Wissenschaftliche Ergebnisse
Die ACT ist eine der neuesten Therapiemethoden bei Knorpelschäden. Sie wurde erstmals 1994 von einer schwedischen Arbeitsgruppe (Dr. Peterson/ Dr. Brittberg) aus Göteborg veröffentlicht. Die in diesem Jahr veröffentlichten Langzeitergebnisse mit einer Nachuntersuchung von zwei bis zehn Jahren zeigen eine Erfolgsquote von ca. 80% guten bis sehr guten Ergebnissen. In diesen Wochen beginnt eine weltweit einzigartige prospektive randomisierte Multicenterstudie mit Artrocell unter der Leitung von Dr. Matthias Steinwachs der Orthopädischen Universitätsklinik Freiburg unter Mitwirkung von Prof. Bauer und Dr. Meiworm der Sportklinik Stuttgart. Sie vergleicht die ACT mit der Mikrofrakturierung. Hierdurch soll die Wirksamkeit der ACT bei Knorpelschäden zusätzlich nachgewiesen werden.
Ausblick
Derzeit wird eine Kostenübernahme für die Zellzüchtung von den meisten Krankenkassen abgelehnt. Dem gegenüber stehen die guten Erfolge der ACT einerseits und oft größere Nebenwirkungen und schlechtere Langzeitergebnisse der Alternativverfahren. Die ACT bietet aufgrund der hohen Belastbarkeit des entstehenden Knorpelgewebes beim behandelten Patienten langfristig gute Lebensqualität durch schmerzfreie Mobilität. Die sonst meist unweigerlich langfristig eintretende Arthrose, an deren Ende die Total-Knie-Endoprothese steht, kann vermieden werden.

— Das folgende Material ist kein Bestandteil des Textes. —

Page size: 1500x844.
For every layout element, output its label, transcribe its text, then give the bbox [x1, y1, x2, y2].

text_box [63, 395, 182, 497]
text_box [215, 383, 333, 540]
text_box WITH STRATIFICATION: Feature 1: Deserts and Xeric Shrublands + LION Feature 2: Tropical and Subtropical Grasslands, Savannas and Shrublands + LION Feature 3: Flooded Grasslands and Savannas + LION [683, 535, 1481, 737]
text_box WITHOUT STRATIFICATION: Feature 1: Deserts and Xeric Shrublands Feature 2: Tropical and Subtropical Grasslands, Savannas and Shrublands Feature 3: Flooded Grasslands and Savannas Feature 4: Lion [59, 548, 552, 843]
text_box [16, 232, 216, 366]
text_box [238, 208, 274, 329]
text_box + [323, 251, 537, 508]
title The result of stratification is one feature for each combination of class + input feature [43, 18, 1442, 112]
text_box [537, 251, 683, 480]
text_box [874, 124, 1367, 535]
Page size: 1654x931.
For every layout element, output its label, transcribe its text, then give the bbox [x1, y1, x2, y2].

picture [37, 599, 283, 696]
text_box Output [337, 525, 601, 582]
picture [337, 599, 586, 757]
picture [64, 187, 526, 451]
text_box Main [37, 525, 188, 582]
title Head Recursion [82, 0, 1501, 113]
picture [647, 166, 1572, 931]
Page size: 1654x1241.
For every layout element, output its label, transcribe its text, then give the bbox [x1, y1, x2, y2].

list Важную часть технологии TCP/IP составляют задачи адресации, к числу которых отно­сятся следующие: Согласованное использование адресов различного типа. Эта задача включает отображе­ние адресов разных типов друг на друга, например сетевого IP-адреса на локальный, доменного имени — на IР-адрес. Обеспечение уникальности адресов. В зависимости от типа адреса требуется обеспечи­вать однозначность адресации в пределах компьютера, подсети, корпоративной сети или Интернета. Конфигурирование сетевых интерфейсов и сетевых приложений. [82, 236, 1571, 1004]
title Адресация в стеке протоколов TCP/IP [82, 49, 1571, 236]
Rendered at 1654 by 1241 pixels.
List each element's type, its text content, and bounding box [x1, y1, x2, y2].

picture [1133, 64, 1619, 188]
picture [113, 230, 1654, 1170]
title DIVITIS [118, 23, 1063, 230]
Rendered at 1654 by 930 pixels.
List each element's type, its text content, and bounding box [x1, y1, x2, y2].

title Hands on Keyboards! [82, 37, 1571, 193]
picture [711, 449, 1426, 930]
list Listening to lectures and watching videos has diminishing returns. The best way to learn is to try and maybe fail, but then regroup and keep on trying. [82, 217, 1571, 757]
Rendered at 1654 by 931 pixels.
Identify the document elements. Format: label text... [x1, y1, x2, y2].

ARTROcell steht für ein einzigartiges Kompetenzzentrum aus Spezialisten zur Behandlung von Knorpelschäden in Freiburg. In engerer Zusammenarbeit mit der orthopädischen Abteilung der Universitätsklinik in Freiburg und Metreon Bioproducts GmbH Freiburg wurde das Verfahren zur Zellzüchtung entwickelt. In der Verantwortung der Ormed GmbH & CO KG liegen Vertrieb, Schulung, Marketing und Beratung bei der Abrechnung mit den Kostenträgern. Die enge Zusammenarbeit ermöglicht eine optimale Patientenbetreuung. Über die Kooperation mit anderen Kliniken konnte u. a. auch in der Sportklinik Stuttgart ein weiteres Therapiezentrum eingerichtet werden.